Ymir paused again but this time looking at both of them. "They say they have to go now but they will be watching over you. They also want to make sure that you know how much they love you."
I just nodded before taking a few deep breaths before forcing out the words, "I love them too, so much," I said holding back my tears. My heart physically hurt. I felt the air around me go cold and I knew they were gone.
Ymir just scooted closer to me before wrapping her arms around me, "sorry I know that was hard," she said and I took a deep breath.
"Thank you," I said. I wanted to say more, but I knew I couldn't if I uttered another word I knew I'd break down.
I got up and just looked at the door I reached for it before taking a deep breath. I prepared myself to walk back in the room, but I couldn't physically bring myself to open the door. I locked eyes with Eren through the window in the door. I felt all the emotions I had been suppressing collapse before turning around and practically running to the bathroom.
I heard Ymir call my name, but my legs didn't stop as I turned the corner into the men's restroom.

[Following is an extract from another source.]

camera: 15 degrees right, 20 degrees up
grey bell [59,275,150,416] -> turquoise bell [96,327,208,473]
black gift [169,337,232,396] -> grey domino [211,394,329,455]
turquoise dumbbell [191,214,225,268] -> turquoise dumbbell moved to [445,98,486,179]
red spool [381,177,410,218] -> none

I ran into the nearest stall and leaned up against the door and felt my legs give out from under me. My knees collided with the hard tile floor. I knew that would hurt later, but at the moment I could barely feel the sting.

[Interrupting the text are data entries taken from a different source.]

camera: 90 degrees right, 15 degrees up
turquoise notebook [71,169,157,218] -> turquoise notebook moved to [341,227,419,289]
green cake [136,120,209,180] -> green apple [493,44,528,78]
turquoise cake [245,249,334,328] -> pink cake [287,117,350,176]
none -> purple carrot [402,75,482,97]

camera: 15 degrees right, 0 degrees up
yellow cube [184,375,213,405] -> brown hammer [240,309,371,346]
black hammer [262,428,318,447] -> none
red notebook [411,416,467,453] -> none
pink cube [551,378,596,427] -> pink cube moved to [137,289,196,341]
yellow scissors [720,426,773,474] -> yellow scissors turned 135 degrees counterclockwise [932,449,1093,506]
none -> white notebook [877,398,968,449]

A minute later I heard someone else walk into the bathroom. I took a deep breath as I heard Eren call my name. "Levi," he said before stopping in the doorway.
I just unlocked the door before opening it slightly. I looked at him and my emotions were already affecting him even from across the room. From what I could see through blurry eyes were tears streaming down his cheeks.

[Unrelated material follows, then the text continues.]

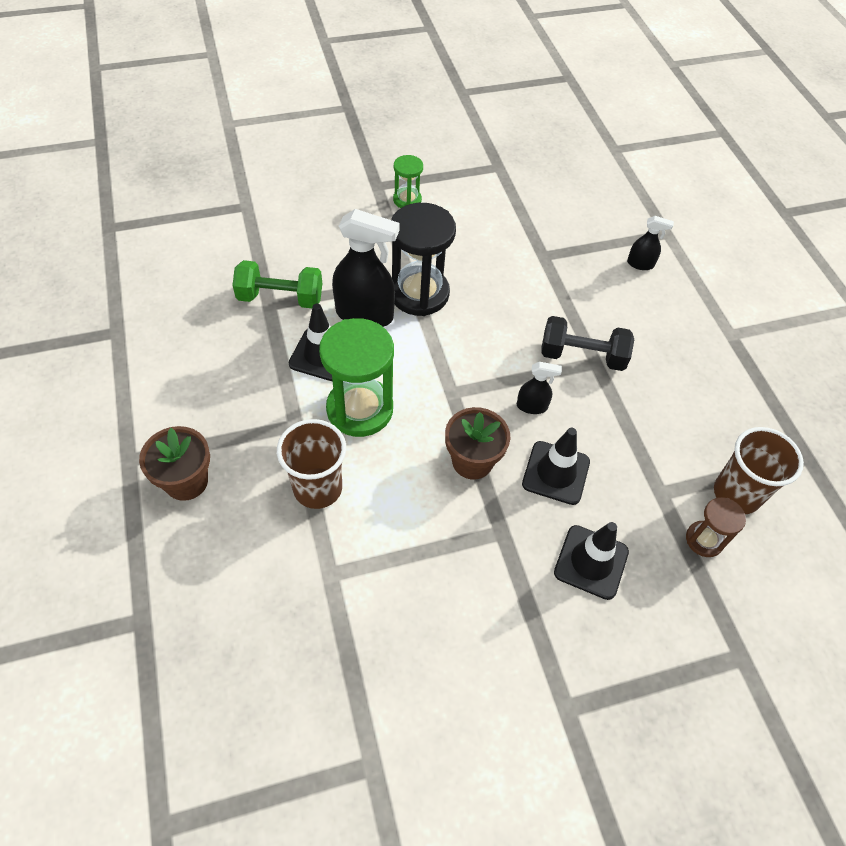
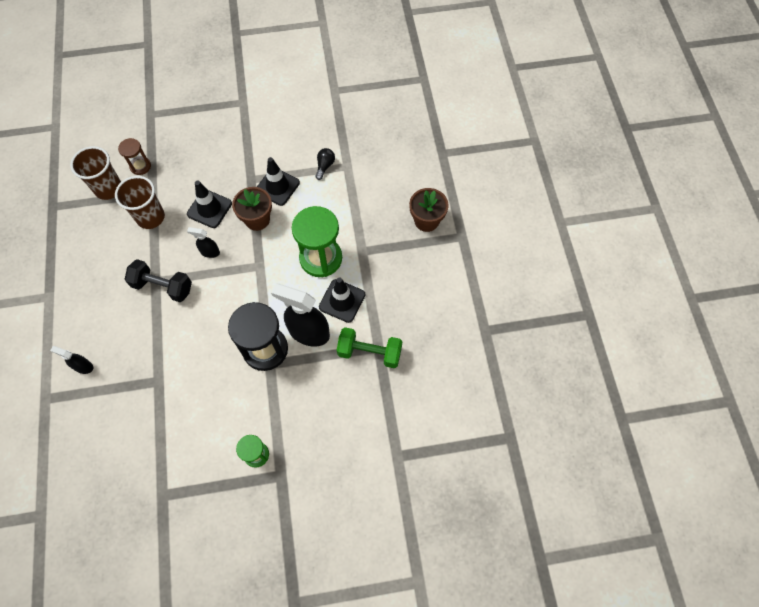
camera: 170 degrees left, 10 degrees up
brown cup [277,419,346,509] -> brown cup moved to [115,176,165,229]
black traffic cone [554,522,629,600] -> black traffic cone moved to [257,157,300,206]
none -> black light bulb [315,148,335,180]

I must have looked really pathetic. Here I was crying on the floor like a baby. I couldn't even figure out what emotions I was feeling. I was sad, but also happy, but also angry mostly at myself.
"Sorry, here I go making you cry again," I managed to force out as Eren walked up to me and kneeled down next to me. He placed a hand on my back and rubbed circles as his other warm pulled me closer to him.
"Don't apologize," he said before placing a kiss on my cheek.
"Do you want to talk about it or do you want me to distract you from it?" he asked and I was about to ask for a distraction before remembering what Isabel was trying to tell me. She wanted me to open up more and be happy. Well, in order to do that I need to get these emotions out I need to talk about it. Not only did I just hear from my two best friends who have been dead for 9 years now, but I was told that they didn't blame me for their deaths. They never blamed me, and they wanted me to stop blaming myself. In order to fulfill that wish of theirs I had to talk to someone about it.
"I want to talk," I said taking a deep breath to try and calm down. "I want to tell you about Farlan and Isabel, I want to tell you about our friendship, some of our best memories, and my worst. I want- no I need to tell you how they died." I said before taking a big breath preparing myself for the longest most draining conversation of my life.